Sur deux campagnes menées à Saint-Hubert, septante habitations ont fait l'objet d'une analyse thermographique gratuite. Caméra au poing, prêtée par la Province, le coordinateur POLLEC de la commune identifie les éventuelles déperditions de chaleur.
Une douzaine de communes ont bénéficié du service.
Thierry Blondlet est le coordinateur POLLEC pour la commune de Saint-Hubert, chargé de mettre en oeuvre des initiatives pour réduire les factures énergétiques.
Ce vendredi matin il a rendez-vous chez Claude Fisson, pour une analyse thermographique de son habitation…
"Cette camera agit comme un thermomètre d'une extrême précision. Il suffit de pointer un endroit de la pièce et l'écrant fait apparaître les températures renvoyées"
Thierry Blondlet, coordinateur POLLEC sur Saint-Hubert
Cette caméra thermique est une trois acquises par la Province il y a deux ans, mises à disposition des communes qui en font la demande pour une période de quinze jours allant de septembre à mars.
C’est le deuxième hiver que Saint-Hubert y prend part.
L’analyse du jour ne portera que sur les deux pièces de vie, les deux seules véritablement chauffées de toute cette habitation, dont les améliorations énergétiques se sont limitées en quarante ans aux panneaux solaires et à une nouvelle porte d’entrée.

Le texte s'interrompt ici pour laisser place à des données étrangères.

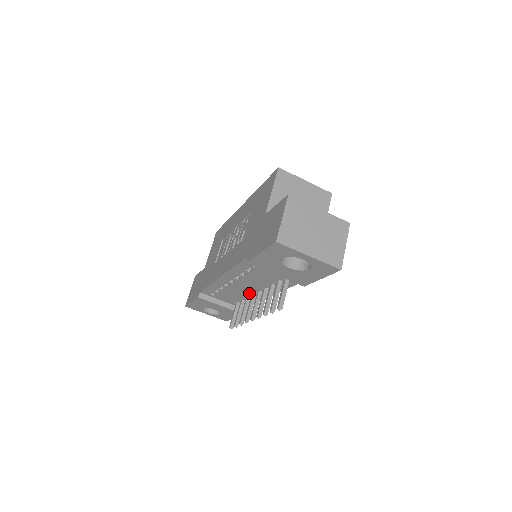
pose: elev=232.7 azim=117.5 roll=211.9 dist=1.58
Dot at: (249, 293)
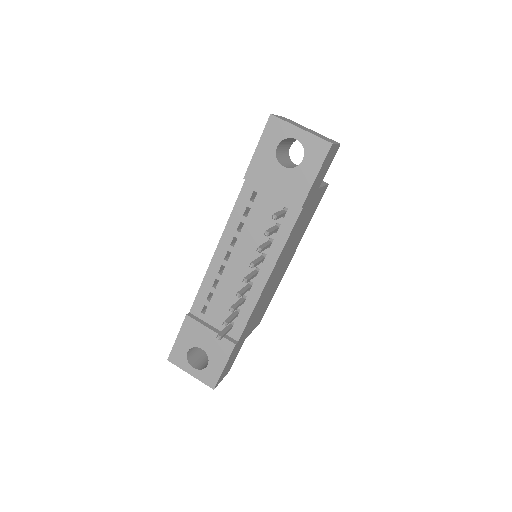
Dot at: occluded
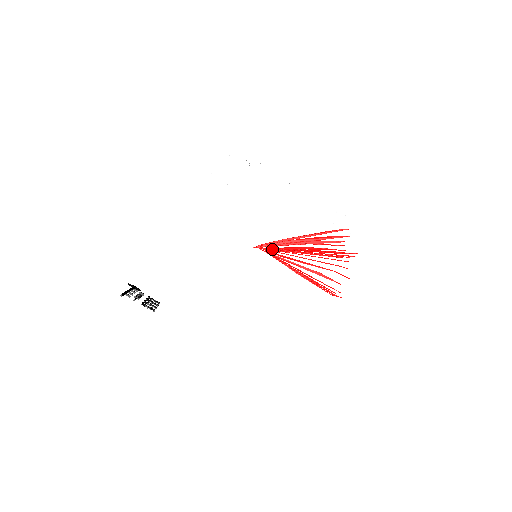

"Je sais que les châssis alu sont de premières générations qui pleurent quand il fait trop froid dehors et que les murs ne sont pas isolés. Mais je voulais en savoir un peu plus"
Claude Fisson, habitant de Saint-Hubert
Un rapide passage suffit à objectiver les températures renvoyées par les matériaux. Sur son écran la caméra affichent les écarts, et permet d’identifier les points faibles et d’évaluer l’ampleur des ponts thermiques.

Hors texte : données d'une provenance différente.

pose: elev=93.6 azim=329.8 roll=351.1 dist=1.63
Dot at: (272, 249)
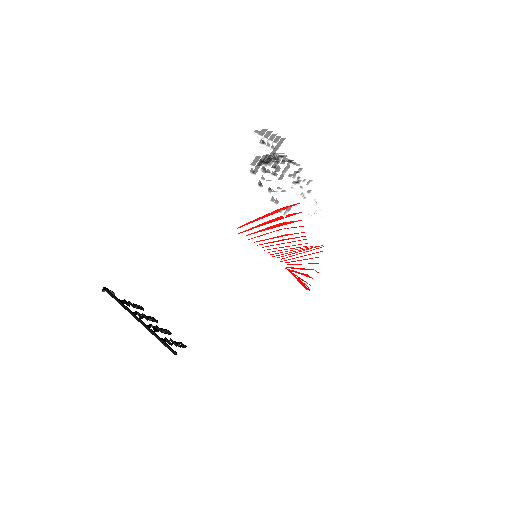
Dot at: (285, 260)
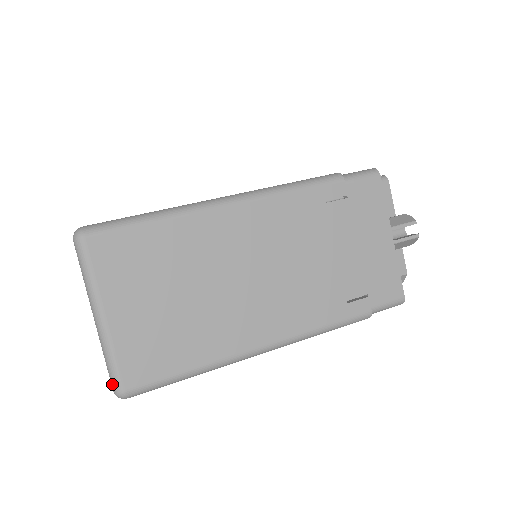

"Ici on voit que les châssis font un pont important, mais il n'y a pas de passage d'air ou de joints défectueux. Quant à connaître la rentabilité en cas de remplacement, il est préférable de faire appel à un auditeur énergétique"
Thierry Blondlet, coordinateur POLLEC sur Saint-Hubert
L’analyse thermographique n’a valeur ni d’audit énergétique ni de certification PEB, mais offre un premier aperçu sur les situations individuelles.
Des mesures comme celles-ci, à domicile, Thierry Blondlet en a réalisé une cinquantaine l’an dernier, près d’une trentaine cette fois-ci. De même que sur plusieurs bâtiments communaux : "Comme la piscine que j'ai analysée la semaine dernière. En quinze jours, il nous a fallu sélectionner ceux la commune envisage de procéder à des améliorations énergétiques"
La semaine prochaine, la caméra changera de main et circulera sur Florenville et sur Etalle. Depuis le lancement du service sur la province de Luxembourg, douze communes en ont déjà bénéficié.